Neighborhood Strings – up and running!

The kids get ready for their real instruments!
Lisa Villani a grad student at Clark University and a volunteer in the Neighborhood Strings program, demonstrates to Woodland Academy students

 

Neighborhood Strings has been up and running since November! Fourteen students, ages 6-12, have joined our new after-school music program – all from Main South and all students at Woodland Academy. They come two or three times a week, some days in groups of similar age and on Fridays in a big, diverse group. There is so much joy and energy around music-making in the group that Peter and I find it easy to feel inspired in return.

We’ve been having fun but also building musical fundamentals. The students have learned solfege songs, jammed to a “rhythm machine,” practiced rhythm through bucket drumming, and begun to read notes. They’ve listened to a lot of good music already – solo Bach rendered by Peter and me, Bartok duos, and guest appearances by Tracy and others who have visited. I’m often struck by how imaginative and thoughtful the students are in their responses to music. (And everything else – when I asked them what animal they thought the bow hair might come from, the first shouted guess was – lion!)

A few interactions have felt especially touching. One week, Peter brought in the entire Clark Sinfonia to play for the Neighborhood Strings students. The kids were a great audience, bubbling over with enthusiasm and questions for the college-age musicians. It was fun to see the kids inspired by still-young musicians who live and play in their same community. Several Clark and Holy Cross students have been coming regularly to help out with the program, and it’s been wonderful both to have their help and to see relationships forming with the kids.

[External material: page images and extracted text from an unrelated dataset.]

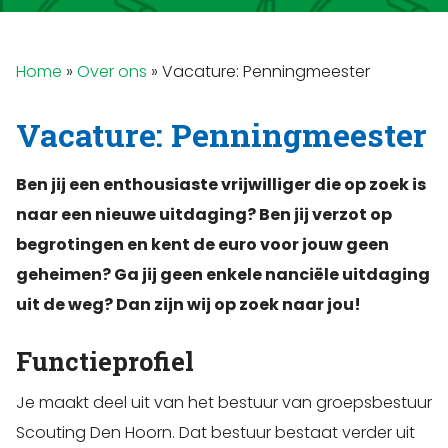
Home
»
Over ons
»
Vacature: Penningmeester
Vacature: Penningmeester
Ben jij een enthousiaste vrijwilliger die op zoek is
naar een nieuwe uitdaging? Ben jij verzot op
begrotingen en kent de euro voor jouw geen
geheimen? Ga jij geen enkele nanciële uitdaging
uit de weg? Dan zijn wij op zoek naar jou!
Functieprofiel
Je maakt deel uit van het bestuur van groepsbestuur
Scouting Den Hoorn. Dat bestuur bestaat verder uit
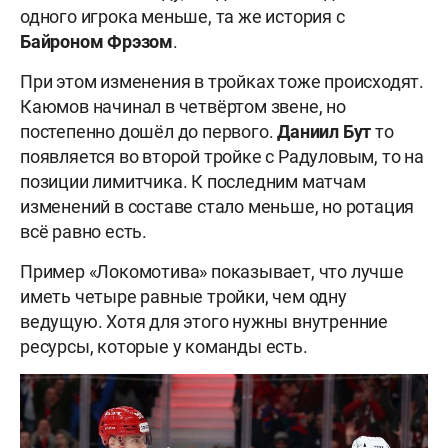
одного игрока меньше, та же история с
Байроном Фрэзом
.
При этом изменения в тройках тоже происходят.
Каюмов начинал в четвёртом звене, но
постепенно дошёл до первого.
Даниил Бут
то
появляется во второй тройке с Радуловым, то на
позиции лимитчика. К последним матчам
изменений в составе стало меньше, но ротация
всё равно есть.
Пример «Локомотива» показывает, что лучше
иметь четыре равные тройки, чем одну
ведущую. Хотя для этого нужны внутренние
ресурсы, которые у команды есть.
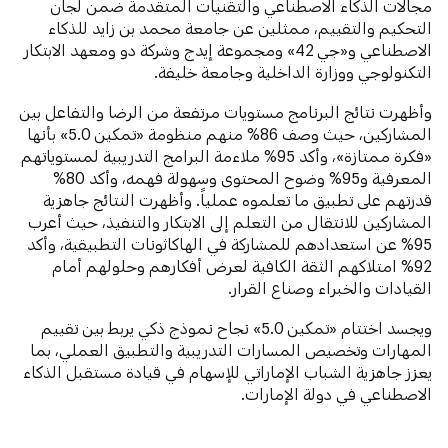
مجالات الذكاء الاصطناعي والتقنيات المتقدمة ضمن لجان
التحكيم والتقييم، ممثلين عن جامعة محمد بن زايد للذكاء
الاصطناعي و«جي 42» ومجموعة إيدج وشركة دو ومعهد الابتكار
التكنولوجي ووزارة الداخلية وجامعة خليفة.
وأظهرت نتائج البرنامج مستويات مرتفعة من الرضا والتفاعل بين
المشاركين، حيث وصف 86% منهم منظومة «تمكين 5.0» بأنها
«فكرة ممتازة»، وأكد 95% ملاءمة البرامج التدريبية لمستوياتهم
المعرفية و95% وضوح المحتوى وسهولة فهمه، وأكد 80%
قدرتهم على تطبيق ما تعلموه عملياً. وأظهرت النتائج جاهزية
المشاركين للانتقال من التعلم إلى الابتكار والتنفيذ، حيث أعرب
95% عن استعدادهم للمشاركة في الهاكاثونات التطبيقية، وأكد
92% امتلاكهم الثقة الكافية لعرض أفكارهم وحلولهم أمام
القيادات والخبراء وصناع القرار.
ويجسد اختتام «تمكين 5.0» نجاح نموذج ذكي يربط بين تقييم
المهارات وتخصيص المسارات التدريبية والتطبيق العملي، بما
يعزز جاهزية الشباب الإماراتي للإسهام في قيادة مستقبل الذكاء
الاصطناعي في دولة الإمارات.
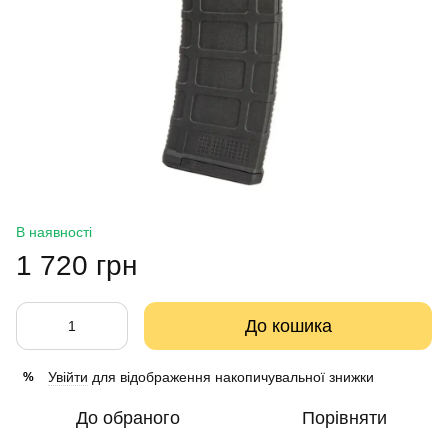
В наявності
1 720 грн
До кошика
Увійти
для відображення накопичувальної знижки
%
До обраного
Порівняти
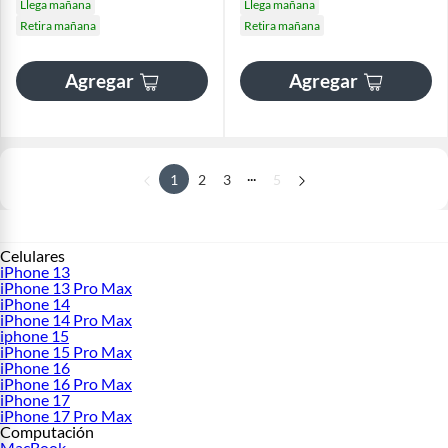
Llega mañana
Llega mañana
Retira mañana
Retira mañana
Agregar
Agregar
...
1
2
3
5
Celulares
iPhone 13
iPhone 13 Pro Max
iPhone 14
iPhone 14 Pro Max
iphone 15
iPhone 15 Pro Max
iPhone 16
iPhone 16 Pro Max
iPhone 17
iPhone 17 Pro Max
Computación
MacBook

The students will finally receive their own instruments in January at a special ceremony at which they’ll also perform for their families and show off how much they’ve already learned. The last two weeks before the holidays, they practiced the postures and positions of holding instruments with cereal-box violins and dowel bows. We who have played for life can easily forget how scary – and thrilling – it can be to pick up an instrument for the first time. We’ve built it into a big deal to receive and care for a string instrument, and it’s fun to see and hear how excited they are to get their violins, violas and cellos.

There’s a lot to look forward to this winter and spring: getting to know the families of our students better, bringing kids and parents to concerts around Worcester, and our first performance party, when the students will strut their stuff. We will keep you posted.